Species of flowering plant

Darwinia pinifolia is a species of flowering plant in the family Myrtaceae and is endemic to the southwest of Western Australia. It is a low, spreading to prostrate shrub with linear leaves and dense heads of erect, red to purple flowers.

==Description==
Darwinia pinifolia is a low, spreading to prostrate shrub that typically grows to height of 10–50 cm and has many branches. Its leaves are linear, more or less round to triangular in cross-section, about 12 mm long and more or less sessile. The flowers are erect, red to purple, arranged in dense heads on the ends of branches, surrounded by egg-shaped or spatula-shaped bracteoles that are shorter than the flowers. The sepal tube is nearly 6.5 mm long with broadly egg-shaped lobes about as long as the petals.

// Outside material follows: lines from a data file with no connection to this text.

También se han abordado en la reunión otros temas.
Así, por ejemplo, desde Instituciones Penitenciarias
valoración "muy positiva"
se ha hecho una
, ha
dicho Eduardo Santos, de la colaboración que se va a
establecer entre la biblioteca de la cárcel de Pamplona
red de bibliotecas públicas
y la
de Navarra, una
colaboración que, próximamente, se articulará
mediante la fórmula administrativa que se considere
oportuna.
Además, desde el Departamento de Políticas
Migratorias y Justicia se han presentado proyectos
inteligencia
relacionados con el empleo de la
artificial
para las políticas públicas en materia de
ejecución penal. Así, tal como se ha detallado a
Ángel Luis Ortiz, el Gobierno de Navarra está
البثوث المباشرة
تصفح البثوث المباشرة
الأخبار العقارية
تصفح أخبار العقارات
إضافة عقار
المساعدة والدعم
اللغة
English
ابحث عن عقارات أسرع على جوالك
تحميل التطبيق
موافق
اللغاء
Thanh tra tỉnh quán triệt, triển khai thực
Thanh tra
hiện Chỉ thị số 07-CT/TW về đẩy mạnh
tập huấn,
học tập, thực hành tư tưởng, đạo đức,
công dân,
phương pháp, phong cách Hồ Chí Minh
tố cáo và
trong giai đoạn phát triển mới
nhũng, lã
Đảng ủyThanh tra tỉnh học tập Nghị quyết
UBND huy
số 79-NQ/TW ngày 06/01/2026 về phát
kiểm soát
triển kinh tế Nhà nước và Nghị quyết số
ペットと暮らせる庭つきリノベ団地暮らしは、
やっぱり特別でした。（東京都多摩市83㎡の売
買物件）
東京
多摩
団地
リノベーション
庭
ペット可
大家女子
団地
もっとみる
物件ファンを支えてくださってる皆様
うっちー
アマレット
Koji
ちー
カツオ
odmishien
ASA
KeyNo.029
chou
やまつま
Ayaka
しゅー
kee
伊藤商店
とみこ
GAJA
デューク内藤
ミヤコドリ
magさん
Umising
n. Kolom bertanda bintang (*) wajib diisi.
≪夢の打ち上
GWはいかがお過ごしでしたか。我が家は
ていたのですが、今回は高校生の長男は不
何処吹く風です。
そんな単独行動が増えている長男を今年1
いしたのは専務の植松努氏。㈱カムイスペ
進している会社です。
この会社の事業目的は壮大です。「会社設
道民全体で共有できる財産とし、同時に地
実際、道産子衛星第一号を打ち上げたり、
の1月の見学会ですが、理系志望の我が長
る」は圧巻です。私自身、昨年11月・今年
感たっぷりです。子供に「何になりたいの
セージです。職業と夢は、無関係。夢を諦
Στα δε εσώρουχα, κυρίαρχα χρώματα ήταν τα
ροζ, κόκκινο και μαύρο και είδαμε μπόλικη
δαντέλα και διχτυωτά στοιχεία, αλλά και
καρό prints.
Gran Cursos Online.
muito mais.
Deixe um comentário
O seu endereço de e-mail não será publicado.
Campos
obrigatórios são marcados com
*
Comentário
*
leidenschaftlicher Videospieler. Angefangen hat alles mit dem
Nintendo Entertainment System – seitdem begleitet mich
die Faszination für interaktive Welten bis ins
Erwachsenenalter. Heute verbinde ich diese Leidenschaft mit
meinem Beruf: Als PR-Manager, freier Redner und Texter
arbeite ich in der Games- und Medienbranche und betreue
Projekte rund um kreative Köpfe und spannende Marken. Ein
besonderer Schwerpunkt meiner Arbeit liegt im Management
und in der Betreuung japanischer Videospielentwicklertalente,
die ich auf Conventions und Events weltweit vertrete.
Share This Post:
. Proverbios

Flowering occurs from September to February.

==Taxonomy==
This species was first formally described in 1839 by John Lindley who gave it the name Hedaroma pinifolium in A Sketch of the Vegetation of the Swan River Colony. In 1865, George Bentham changed the name to Pimelea pinifolia in Journal of the Linnean Society, Botany. The specific epithet (pinifolia) means "pine-leaved".

==Distribution and habitat==
Darwinia pinifolia is typically found in sandy soils in winter-wet areas in the Geraldton Sandplains, Jarrah Forest and Swan Coastal Plain bioregions of south-western Western Australia.